### JOB 1
Copy the entries word for word, from the line containing "common name: Hover fly" through the line containing "scientific name: Ambrosia dumosa", including both of those lines. Leave out the picture.

### SUPPLIED TEXT
Re: [PATCH 5/5] parallel-checkout: add design documentation

From: Christian Couder <hidden>
Date: 2021-03-31 05:37:42

On Wed, Mar 17, 2021 at 10:12 PM Matheus Tavares
[off-list ref] wrote:

+For the purposes of discussion here, the current sequential
+implementation of Step 3 has 3 layers:

You refer to these layers as "steps" below, so you might want to use
"sub-steps" instead of "layers".

+* Step 3a: `unpack-trees.c:check_updates()` contains a series of
+  sequential loops iterating over the `cache_entry`'s array. The main
+  loop in this function calls the next layer for each of the

Not sure what "layer" means here. Does it mean Step 3b below? In this
case I would suggest using "Step 3b" instead of "layer".

+  to-be-updated entries.
+
+* Step 3b: `entry.c:checkout_entry()` examines the existing working tree
+  for file conflicts, collisions, and unsaved changes. It removes files
+  and create leading directories as necessary. It calls the next layer

s/create/creates/

I guess the "next layer" is Step 3c below.

+  for each entry to be written.
+
+* Step 3c: `entry.c:write_entry()` loads the blob into memory, smudges
+  it if necessary, creates the file in the working tree, writes the
+  smudged contents, calls `fstat()` or `lstat()`, and updates the
+  associated `cache_entry` struct with the stat information gathered.

### JOB 2
Reproduce the parallel-checkout patch review above in full, unchanged.

### THE INPUT
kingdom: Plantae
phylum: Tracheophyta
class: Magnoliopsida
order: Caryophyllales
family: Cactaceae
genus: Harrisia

---

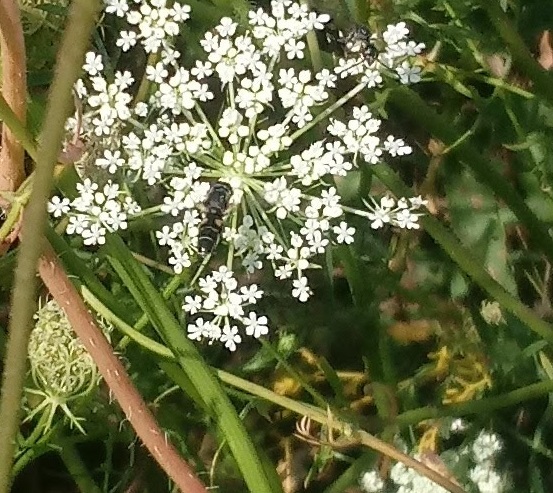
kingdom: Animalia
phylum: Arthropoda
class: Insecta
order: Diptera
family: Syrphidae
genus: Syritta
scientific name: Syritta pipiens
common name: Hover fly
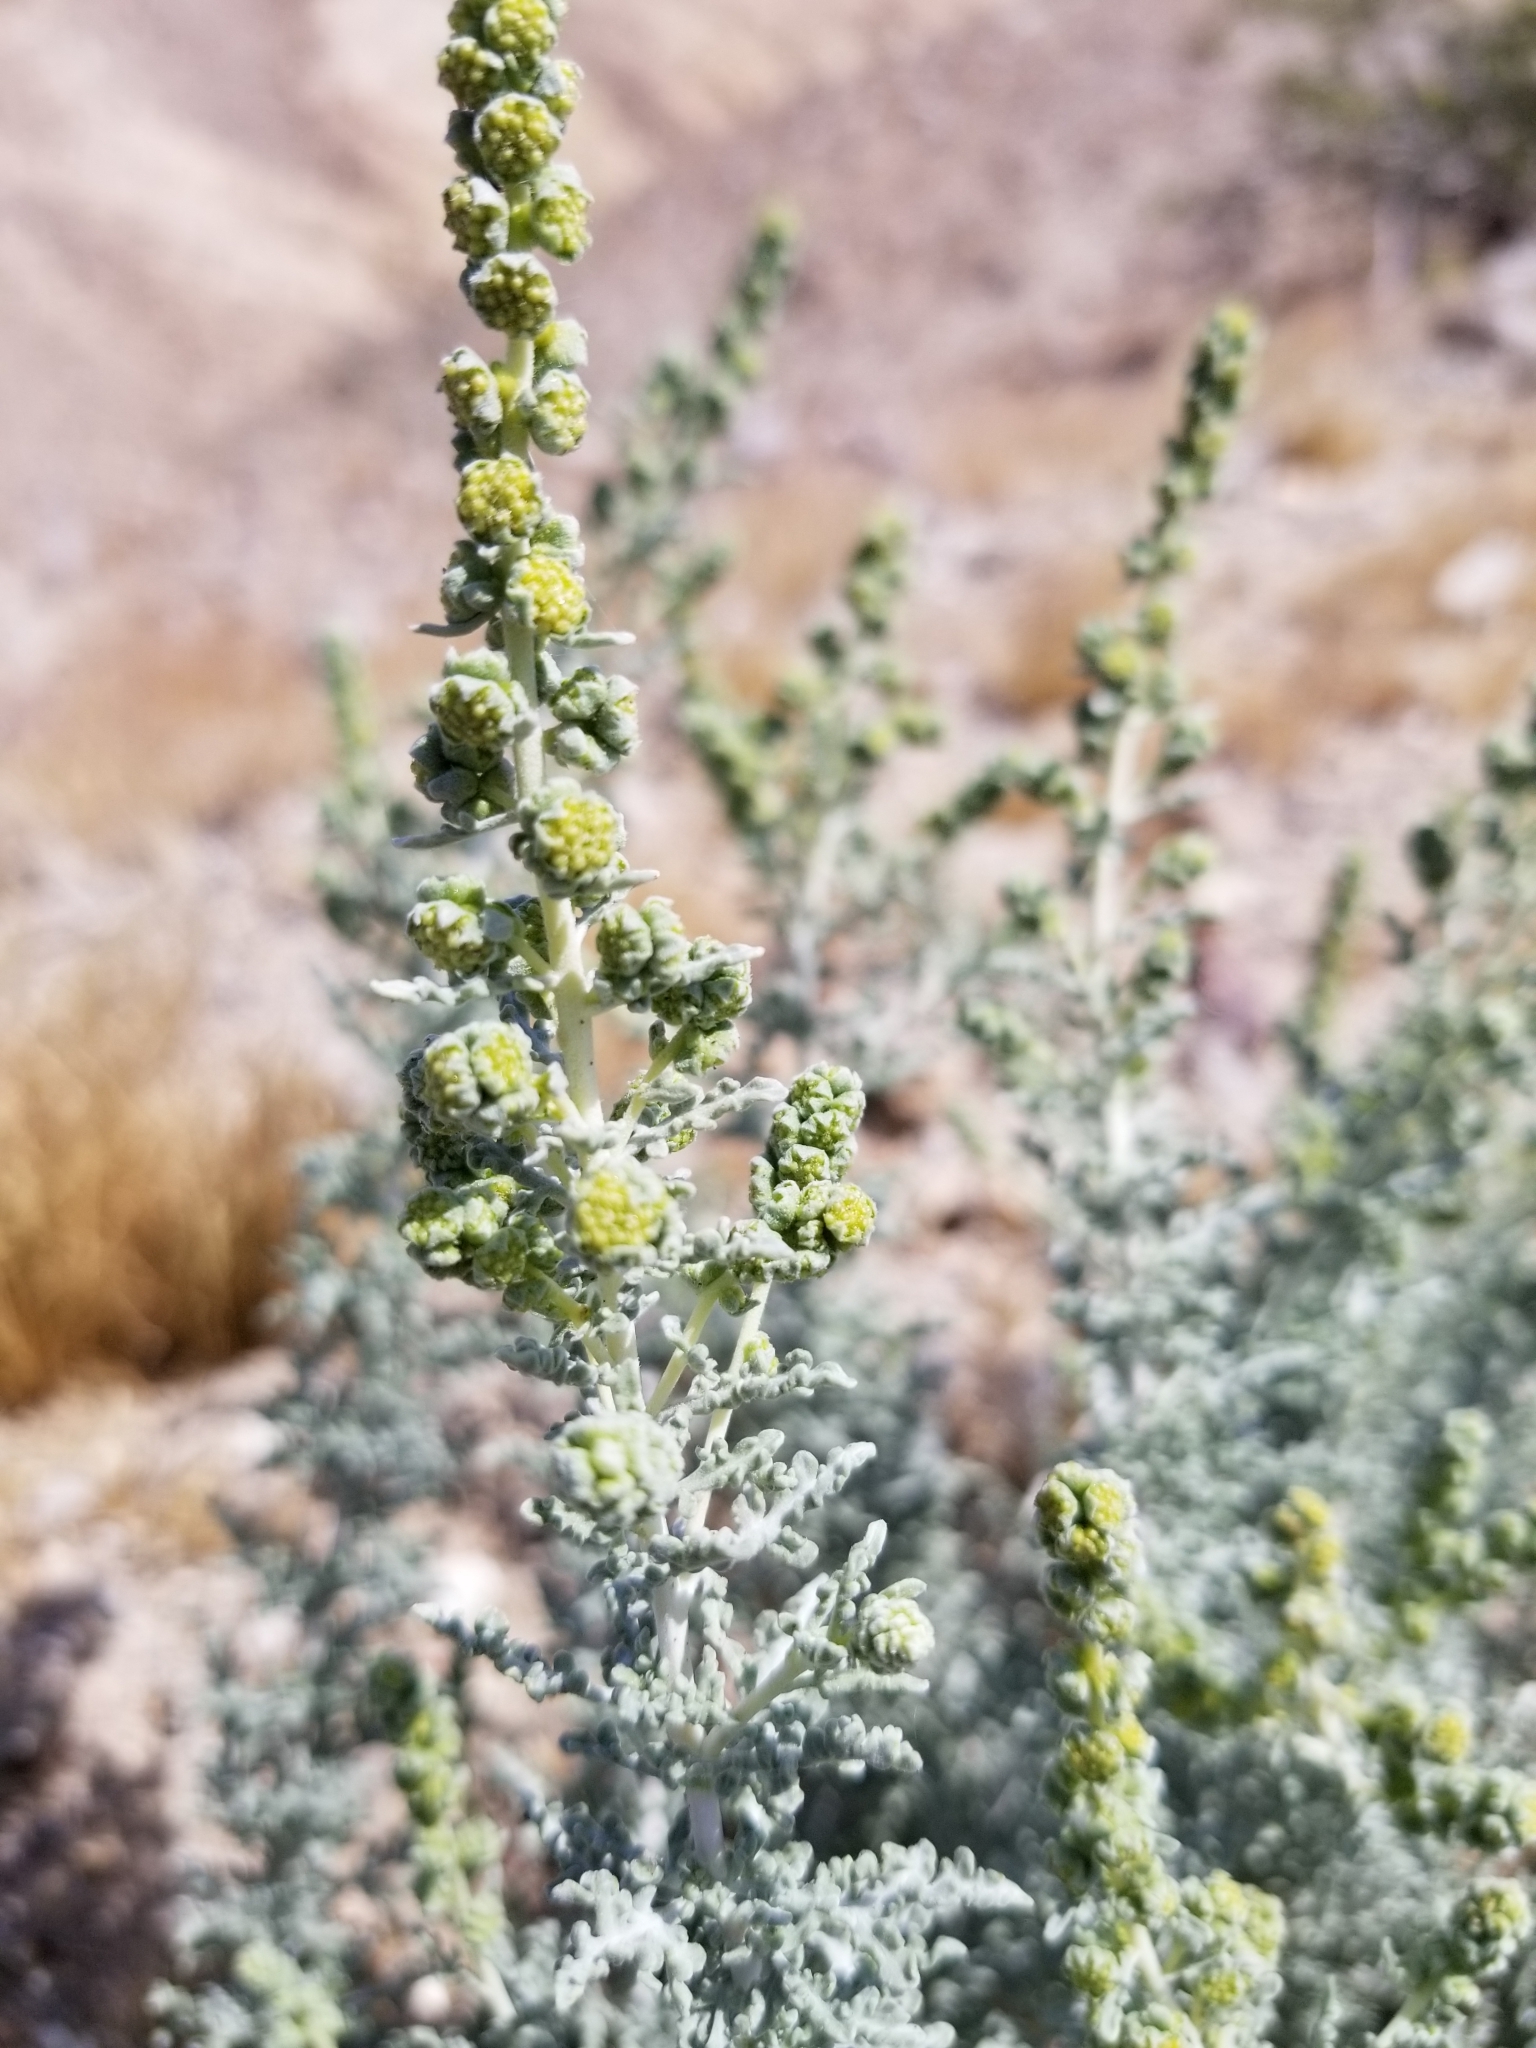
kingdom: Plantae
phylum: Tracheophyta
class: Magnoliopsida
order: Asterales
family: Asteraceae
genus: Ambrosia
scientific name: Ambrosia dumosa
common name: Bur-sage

--

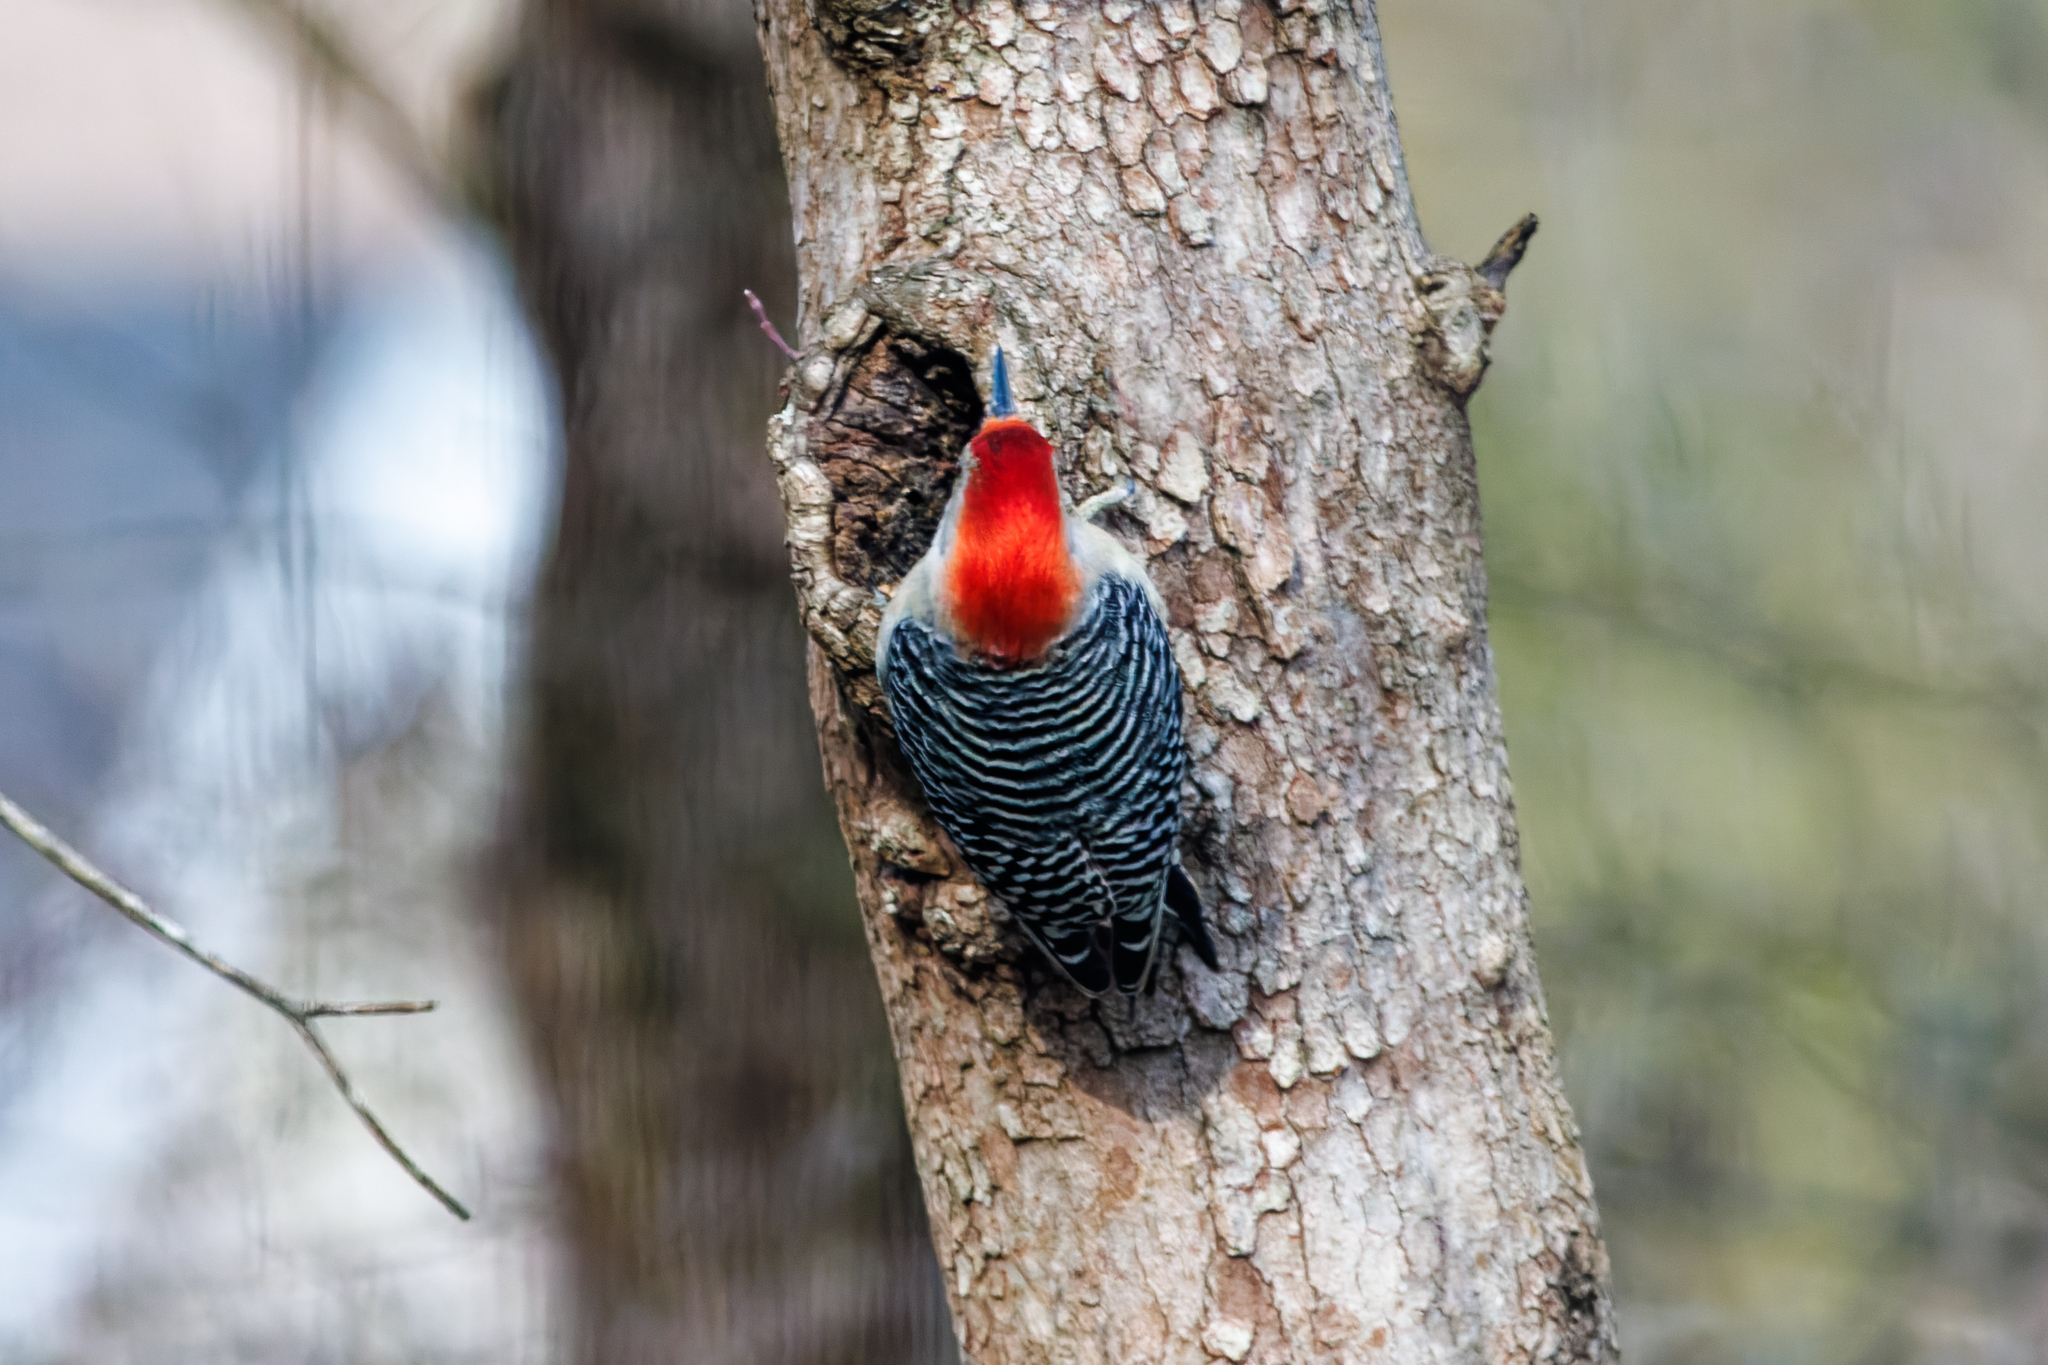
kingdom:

### WRITTEN RESPONSE 1
common name: Hover fly
kingdom: Plantae
phylum: Tracheophyta
class: Magnoliopsida
order: Asterales
family: Asteraceae
genus: Ambrosia
scientific name: Ambrosia dumosa

### WRITTEN RESPONSE 2
Re: [PATCH 5/5] parallel-checkout: add design documentation

From: Christian Couder <hidden>
Date: 2021-03-31 05:37:42

On Wed, Mar 17, 2021 at 10:12 PM Matheus Tavares
[off-list ref] wrote:

+For the purposes of discussion here, the current sequential
+implementation of Step 3 has 3 layers:

You refer to these layers as "steps" below, so you might want to use
"sub-steps" instead of "layers".

+* Step 3a: `unpack-trees.c:check_updates()` contains a series of
+  sequential loops iterating over the `cache_entry`'s array. The main
+  loop in this function calls the next layer for each of the

Not sure what "layer" means here. Does it mean Step 3b below? In this
case I would suggest using "Step 3b" instead of "layer".

+  to-be-updated entries.
+
+* Step 3b: `entry.c:checkout_entry()` examines the existing working tree
+  for file conflicts, collisions, and unsaved changes. It removes files
+  and create leading directories as necessary. It calls the next layer

s/create/creates/

I guess the "next layer" is Step 3c below.

+  for each entry to be written.
+
+* Step 3c: `entry.c:write_entry()` loads the blob into memory, smudges
+  it if necessary, creates the file in the working tree, writes the
+  smudged contents, calls `fstat()` or `lstat()`, and updates the
+  associated `cache_entry` struct with the stat information gathered.